--- Task statement ---
Exactly the lines from the start of the data through the line containing "micrograph of malignant" should be output, with both ends kept and nothing added.

======== Data in this exercise ========

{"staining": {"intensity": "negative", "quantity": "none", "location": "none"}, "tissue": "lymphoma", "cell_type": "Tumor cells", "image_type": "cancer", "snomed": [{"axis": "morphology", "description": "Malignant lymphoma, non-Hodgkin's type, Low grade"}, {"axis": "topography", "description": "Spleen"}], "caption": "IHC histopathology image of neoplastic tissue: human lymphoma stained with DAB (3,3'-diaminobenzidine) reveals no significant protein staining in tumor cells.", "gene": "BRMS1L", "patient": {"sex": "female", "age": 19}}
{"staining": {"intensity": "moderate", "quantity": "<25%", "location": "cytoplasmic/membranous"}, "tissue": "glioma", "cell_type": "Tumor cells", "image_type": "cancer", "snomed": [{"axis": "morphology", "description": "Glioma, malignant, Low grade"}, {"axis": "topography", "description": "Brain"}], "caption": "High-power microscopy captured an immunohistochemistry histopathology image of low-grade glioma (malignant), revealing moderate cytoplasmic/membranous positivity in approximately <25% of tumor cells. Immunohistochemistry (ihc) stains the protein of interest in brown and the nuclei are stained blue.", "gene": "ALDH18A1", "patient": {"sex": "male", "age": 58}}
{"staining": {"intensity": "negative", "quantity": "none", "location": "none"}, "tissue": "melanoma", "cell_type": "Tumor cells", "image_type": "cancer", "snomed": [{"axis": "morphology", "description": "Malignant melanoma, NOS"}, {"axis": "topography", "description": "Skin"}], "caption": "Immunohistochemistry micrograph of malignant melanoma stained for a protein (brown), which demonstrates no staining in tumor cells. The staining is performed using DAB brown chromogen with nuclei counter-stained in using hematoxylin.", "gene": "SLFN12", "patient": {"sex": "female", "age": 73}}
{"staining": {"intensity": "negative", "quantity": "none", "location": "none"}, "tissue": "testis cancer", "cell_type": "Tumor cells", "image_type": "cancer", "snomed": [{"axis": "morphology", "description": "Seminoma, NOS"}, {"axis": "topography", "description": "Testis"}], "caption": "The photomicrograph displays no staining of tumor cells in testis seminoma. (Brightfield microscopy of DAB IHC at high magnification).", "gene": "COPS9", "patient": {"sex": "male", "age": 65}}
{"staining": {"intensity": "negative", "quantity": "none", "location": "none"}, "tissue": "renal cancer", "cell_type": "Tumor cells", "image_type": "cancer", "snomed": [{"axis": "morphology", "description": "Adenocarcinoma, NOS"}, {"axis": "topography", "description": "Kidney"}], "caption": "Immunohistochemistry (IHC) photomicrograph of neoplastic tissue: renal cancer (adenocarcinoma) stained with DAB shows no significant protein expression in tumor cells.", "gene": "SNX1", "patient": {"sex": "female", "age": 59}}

========

--- Your solution ---
{"staining": {"intensity": "negative", "quantity": "none", "location": "none"}, "tissue": "lymphoma", "cell_type": "Tumor cells", "image_type": "cancer", "snomed": [{"axis": "morphology", "description": "Malignant lymphoma, non-Hodgkin's type, Low grade"}, {"axis": "topography", "description": "Spleen"}], "caption": "IHC histopathology image of neoplastic tissue: human lymphoma stained with DAB (3,3'-diaminobenzidine) reveals no significant protein staining in tumor cells.", "gene": "BRMS1L", "patient": {"sex": "female", "age": 19}}
{"staining": {"intensity": "moderate", "quantity": "<25%", "location": "cytoplasmic/membranous"}, "tissue": "glioma", "cell_type": "Tumor cells", "image_type": "cancer", "snomed": [{"axis": "morphology", "description": "Glioma, malignant, Low grade"}, {"axis": "topography", "description": "Brain"}], "caption": "High-power microscopy captured an immunohistochemistry histopathology image of low-grade glioma (malignant), revealing moderate cytoplasmic/membranous positivity in approximately <25% of tumor cells. Immunohistochemistry (ihc) stains the protein of interest in brown and the nuclei are stained blue.", "gene": "ALDH18A1", "patient": {"sex": "male", "age": 58}}
{"staining": {"intensity": "negative", "quantity": "none", "location": "none"}, "tissue": "melanoma", "cell_type": "Tumor cells", "image_type": "cancer", "snomed": [{"axis": "morphology", "description": "Malignant melanoma, NOS"}, {"axis": "topography", "description": "Skin"}], "caption": "Immunohistochemistry micrograph of malignant melanoma stained for a protein (brown), which demonstrates no staining in tumor cells. The staining is performed using DAB brown chromogen with nuclei counter-stained in using hematoxylin.", "gene": "SLFN12", "patient": {"sex": "female", "age": 73}}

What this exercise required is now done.